Look just a little closer at the photo and notice the number ‘90’ on the carrot cake. My grandparents were looking pretty good at my Granny’s 90th birthday, weren’t they! They went on to live another 5 years, all but the last year in amazingly good health.
Just like my grandparents, Americans are living longer. That’s the good news. The bad news is that most people aren’t financially prepared. Many Baby Boomers will be in retirement for over 20 years and unfortunately, many aren’t saving and investing with a longer life-expectancy in mind.
There are serious consequences to financial planning around a life expectancy that is too short. Some retirees are working later in life; others live in fear of running out of money, while others are leaving less of a legacy than they had hoped. No one wants to run out of money in retirement. By incorporating Biblical wisdom alongside of sound investment management and financial planning principals, we can help you gain clarity with your retirement plan, whether retirement lasts one decade or three.
How Long Should You Expect to Live?
The Social Security Administration notes that at 65-years old, the average man can expect to live to roughly 84.3 years of age, whereas the average 65-year old woman can expect to live until age 86.6. This means that on average, Americans can expect to spend about 20 years in retirement.
However, there is a strong chance that you will be in retirement much longer than 20 years. One out of every four 65-year olds will live past the age of 90, and one out of every 10 will live past the age of 95. Are you prepared for three decades of retirement? Most people aren’t.

Supplied data =
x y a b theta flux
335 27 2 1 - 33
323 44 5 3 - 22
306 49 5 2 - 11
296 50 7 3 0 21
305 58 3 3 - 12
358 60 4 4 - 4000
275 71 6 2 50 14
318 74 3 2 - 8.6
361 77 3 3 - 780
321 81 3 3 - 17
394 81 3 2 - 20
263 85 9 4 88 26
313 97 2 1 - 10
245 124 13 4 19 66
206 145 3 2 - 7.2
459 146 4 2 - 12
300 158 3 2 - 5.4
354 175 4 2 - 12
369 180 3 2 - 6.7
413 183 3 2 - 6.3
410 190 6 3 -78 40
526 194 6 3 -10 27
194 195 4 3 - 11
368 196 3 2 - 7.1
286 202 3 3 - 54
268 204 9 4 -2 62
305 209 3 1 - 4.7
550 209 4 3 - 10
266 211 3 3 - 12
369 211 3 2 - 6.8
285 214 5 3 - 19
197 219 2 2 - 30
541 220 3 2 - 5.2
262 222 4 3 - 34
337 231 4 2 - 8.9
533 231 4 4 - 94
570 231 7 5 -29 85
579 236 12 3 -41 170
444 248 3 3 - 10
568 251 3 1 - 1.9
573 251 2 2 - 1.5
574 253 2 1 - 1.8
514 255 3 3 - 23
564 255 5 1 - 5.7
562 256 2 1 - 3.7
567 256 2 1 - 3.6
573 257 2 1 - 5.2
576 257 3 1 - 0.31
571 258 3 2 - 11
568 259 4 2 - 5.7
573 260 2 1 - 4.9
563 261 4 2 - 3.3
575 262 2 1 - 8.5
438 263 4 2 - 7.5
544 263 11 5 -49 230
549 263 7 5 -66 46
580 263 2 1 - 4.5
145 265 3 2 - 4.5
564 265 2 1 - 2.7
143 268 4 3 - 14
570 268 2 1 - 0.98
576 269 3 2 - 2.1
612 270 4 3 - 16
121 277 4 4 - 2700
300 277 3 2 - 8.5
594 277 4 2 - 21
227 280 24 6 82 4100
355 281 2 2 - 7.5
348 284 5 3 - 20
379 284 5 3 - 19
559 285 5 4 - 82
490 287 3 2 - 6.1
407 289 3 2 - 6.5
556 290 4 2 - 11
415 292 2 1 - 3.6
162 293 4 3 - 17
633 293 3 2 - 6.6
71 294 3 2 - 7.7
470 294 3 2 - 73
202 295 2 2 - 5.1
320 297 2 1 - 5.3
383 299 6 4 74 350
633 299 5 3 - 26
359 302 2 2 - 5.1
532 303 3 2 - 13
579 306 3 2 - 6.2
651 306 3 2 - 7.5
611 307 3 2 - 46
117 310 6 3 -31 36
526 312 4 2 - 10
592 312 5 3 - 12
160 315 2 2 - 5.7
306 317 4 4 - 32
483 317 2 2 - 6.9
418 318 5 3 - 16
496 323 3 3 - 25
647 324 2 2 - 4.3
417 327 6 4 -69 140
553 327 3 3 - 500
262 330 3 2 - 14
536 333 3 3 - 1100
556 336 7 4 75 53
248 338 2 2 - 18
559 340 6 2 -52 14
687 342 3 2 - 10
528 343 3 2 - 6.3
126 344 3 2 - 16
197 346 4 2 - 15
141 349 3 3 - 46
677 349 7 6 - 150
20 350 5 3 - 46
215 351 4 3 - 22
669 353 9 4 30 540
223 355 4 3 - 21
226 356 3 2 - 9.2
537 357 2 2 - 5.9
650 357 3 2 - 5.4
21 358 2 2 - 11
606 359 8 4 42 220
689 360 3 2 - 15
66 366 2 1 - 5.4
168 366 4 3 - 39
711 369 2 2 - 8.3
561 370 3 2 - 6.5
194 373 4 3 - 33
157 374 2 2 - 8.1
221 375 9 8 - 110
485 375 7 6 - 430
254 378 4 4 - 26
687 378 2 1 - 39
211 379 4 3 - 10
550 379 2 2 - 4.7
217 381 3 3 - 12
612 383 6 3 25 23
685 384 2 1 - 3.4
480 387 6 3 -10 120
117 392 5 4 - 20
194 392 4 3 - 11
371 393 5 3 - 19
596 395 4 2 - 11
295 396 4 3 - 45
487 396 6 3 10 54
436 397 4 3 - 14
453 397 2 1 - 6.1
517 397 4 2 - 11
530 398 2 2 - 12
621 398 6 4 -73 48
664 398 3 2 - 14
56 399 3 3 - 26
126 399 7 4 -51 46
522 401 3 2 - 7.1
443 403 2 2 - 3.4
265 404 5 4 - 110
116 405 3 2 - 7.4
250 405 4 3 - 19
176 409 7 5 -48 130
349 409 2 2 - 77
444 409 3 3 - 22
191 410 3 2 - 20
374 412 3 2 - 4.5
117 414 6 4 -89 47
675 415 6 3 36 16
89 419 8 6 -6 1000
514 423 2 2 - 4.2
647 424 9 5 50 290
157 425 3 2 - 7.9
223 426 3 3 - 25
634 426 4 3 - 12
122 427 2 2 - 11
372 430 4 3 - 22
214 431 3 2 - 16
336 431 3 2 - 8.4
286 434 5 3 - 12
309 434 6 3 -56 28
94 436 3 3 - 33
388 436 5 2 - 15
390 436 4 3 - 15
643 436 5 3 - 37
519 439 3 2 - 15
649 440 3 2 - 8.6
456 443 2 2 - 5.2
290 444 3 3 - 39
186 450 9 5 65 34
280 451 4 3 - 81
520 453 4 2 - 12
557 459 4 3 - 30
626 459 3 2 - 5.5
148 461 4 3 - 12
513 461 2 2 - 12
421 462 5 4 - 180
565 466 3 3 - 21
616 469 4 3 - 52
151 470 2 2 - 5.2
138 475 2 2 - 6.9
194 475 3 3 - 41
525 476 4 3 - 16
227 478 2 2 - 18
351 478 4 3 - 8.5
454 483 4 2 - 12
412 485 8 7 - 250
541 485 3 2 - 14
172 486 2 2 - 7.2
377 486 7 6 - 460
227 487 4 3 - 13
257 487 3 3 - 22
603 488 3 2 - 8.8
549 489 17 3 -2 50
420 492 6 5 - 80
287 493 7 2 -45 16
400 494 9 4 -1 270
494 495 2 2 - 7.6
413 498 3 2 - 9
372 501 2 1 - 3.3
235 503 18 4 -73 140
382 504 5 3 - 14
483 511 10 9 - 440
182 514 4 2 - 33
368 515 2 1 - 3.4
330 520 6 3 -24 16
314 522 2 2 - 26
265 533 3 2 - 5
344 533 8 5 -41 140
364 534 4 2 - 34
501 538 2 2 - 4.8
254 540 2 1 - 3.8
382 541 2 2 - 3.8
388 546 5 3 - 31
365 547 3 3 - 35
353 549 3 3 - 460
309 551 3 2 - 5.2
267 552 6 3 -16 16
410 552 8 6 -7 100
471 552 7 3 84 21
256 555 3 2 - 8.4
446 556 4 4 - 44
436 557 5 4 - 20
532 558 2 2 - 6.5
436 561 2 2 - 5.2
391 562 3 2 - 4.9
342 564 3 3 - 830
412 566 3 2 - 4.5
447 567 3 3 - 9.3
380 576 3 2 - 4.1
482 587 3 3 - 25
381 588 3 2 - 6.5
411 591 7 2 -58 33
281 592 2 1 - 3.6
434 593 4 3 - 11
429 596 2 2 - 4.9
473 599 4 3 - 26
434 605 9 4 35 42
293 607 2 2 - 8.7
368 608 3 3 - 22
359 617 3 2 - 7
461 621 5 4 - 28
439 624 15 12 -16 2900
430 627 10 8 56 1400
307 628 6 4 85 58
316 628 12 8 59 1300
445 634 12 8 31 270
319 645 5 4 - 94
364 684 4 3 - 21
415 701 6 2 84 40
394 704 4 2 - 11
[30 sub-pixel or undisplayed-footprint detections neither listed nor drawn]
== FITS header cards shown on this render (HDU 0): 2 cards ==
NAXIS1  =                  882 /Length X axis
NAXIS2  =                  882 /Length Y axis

Work to do =
A: In the article on retirement and life expectancy, rewrite the part between "Just like my" and "life-expectancy in mind.", inclusive, substituting "older workers" for "Baby Boomers".
B: Pick up the article on retirement and life expectancy where it stops and carry it forward.

Responses by task =
A:
Just like my grandparents, Americans are living longer. That’s the good news. The bad news is that most people aren’t financially prepared. Many older workers will be in retirement for over 20 years and unfortunately, many aren’t saving and investing with a longer life-expectancy in mind.

B:
With these figures in mind, here are 3 steps that can be taken to better plan for your financial longevity:
Step 1) Develop a Clear Vision of Your Retirement Lifestyle
To create and execute a well-conceived plan, you need a clear vision of your lifestyle in retirement. Start by defining your goals and asking yourself:
- How much is enough to support my envisioned lifestyle?
- What will excite me about getting up every morning?
- How will I feel about not going to work and how will I replace the relationships I valued for so long?
- How will I fill my calendar every day? Every week?
- How can I be the best steward of my time, talents and money?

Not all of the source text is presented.